“Humor is yours: it can’t be stolen”: Meet Putin’s Waitress (Almost)
In 2015 Olena Mykhailovska was working as a waitress in Crimea at the restaurant Poseydon, which was hosting a banquet for none other than Vladimir Putin. He had come to town for “meeting with guys from university” which is apparently something he did regularly around Russia prior to covid. “I could have been that close to him,” she demonstrates with a narrow pinch of her fingers, but because she was Ukrainian, she was told not to come to work that day. “There were guys with guns, snipers everywhere, lots of security,” she reports.
Would she have done it, we ask, if she had been there? The vegetarian Olena smirks: “No, I don’t eat pig.”
Her electric humor and her colorful socks are two of our favorite things about Olena, now that she is our partner in providing housing, food and assistance to Ukrainian refugees in Poland. Originally from the town of Kalush in far western Ukraine, when the war broke out, she and her mother drove their cousin’s wife and two kids across the Romanian border and around into Poland where they planned to stay. But her mother, a biology teacher, felt she had to return to keep teaching class.
Because Olena had spent six years studying in Wroclaw, Poland, she speaks very good Polish, Ukrainian and English, a rare and valuable combination in the current circumstances. So when her mother returned home, she stayed and spent the first two weeks of the war at the border volunteering with the initial flood of people pouring through. She soon found herself totally out of money, however, and in search of some sort of work when she saw our ad for a job helping refugees in Krakow.
Now working with us full-time, Olena only half-jokingly refers to herself and Marina, our other partner, as “caseworkers.” In addition to organizing the daily operations of the hotel and helping our guests with the routine logistics of food, travel arrangements, supplies and other necessary tasks, Olena and Marina also help solve the most complex problems facing some of our families, especially medical ones. Marina tends to take on those whose needs can be addressed in Russian, while Olena focuses on those who require extensive interaction with Polish-language offices and services.
Olena had been working towards her PhD in urban planning, thinking of city design in terms of engineering zero emission cities. Then covid stalled life in Wroclaw and she repatriated to Ukraine and bought a house in the Carpathians near Snidavka close to the Romanian border. But she calls Poland her “second homeland, where I was born for the second time.”

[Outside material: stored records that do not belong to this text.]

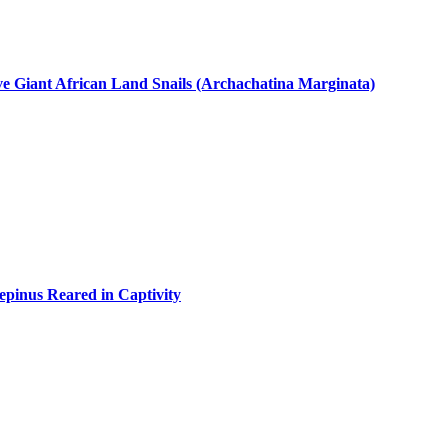
ive Giant African Land Snails (Archachatina Marginata)
epinus Reared in Captivity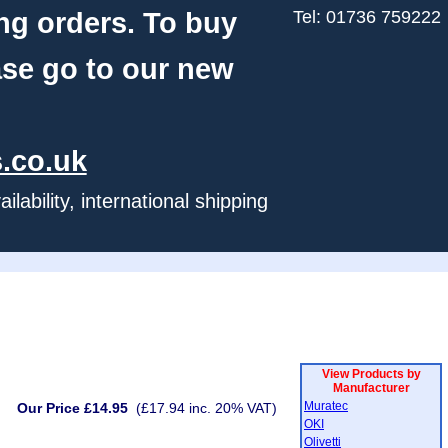
ng orders. To buy
Tel: 01736 759222
ase go to our new
.co.uk
ability, international shipping
View Products by
Manufacturer
Muratec
Our Price £14.95
(£17.94 inc. 20% VAT)
OKI
Olivetti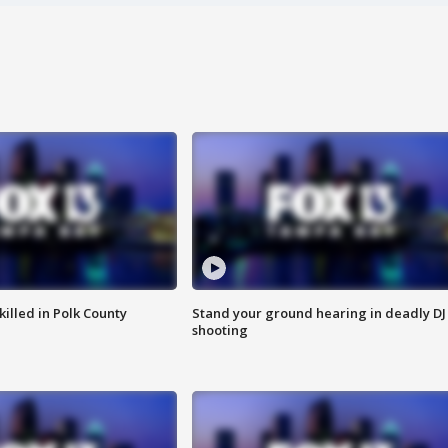
killed in Polk County
Stand your ground hearing in deadly DJ
shooting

Growing up in a post-communist Ukraine she said young people looked towards the EU and the West and saw a world where “life looks better, looks easy, looks comfortable.” They would dream about the America they saw in TV and movies and think that to have a good life they had to go West. But during the time Olena spent in Poland she began to imagine her “own country, own dream, own home.”
Desiring a return to the fresh air, rest and natural food of the mountain life she grew up with, she also wanted to use her skills and experience to help Ukraine evolve into its own best version of itself, so during covid she and a partner bought the house with a vision of a business centered around local history and culture and mountain recreation.
“One of my dreams was to come back home and live a normal life, a good life,” she remembers. But then the war came and overnight the crisis had “broken all your dreams, broken all your choice.”
Olena still struggles with the guilt of being here in Poland while so many inside Ukraine suffer. She doesn’t know if what she’s doing here is just an excuse, a way of making herself believe she’s doing the best thing she can to help. She turned over her mountain house to volunteers in the conflict to use as a refuge, but she constantly wonders whether she should be there with them.
That inner conflict drives her sense of mission here in Krakow. The first time all four of us met together, we started discussing what we had to do the next day. “Bah tomorrow,” her tiny frame bellowed. “Tomorrow we get nuclear bombed. What about today?”
She was scared the war had stolen her wicked wit, something she had always valued as central to her sense of self. The first two weeks of the war she didn’t think she laughed once, was frightened she would never laugh again, and terrified the self she thought she knew had disappeared forever. But somewhere, somehow she found it, with a fury.
“Laughing is the best way to deal with problems,” Olena promises. “Humor is yours: it can’t be stolen.”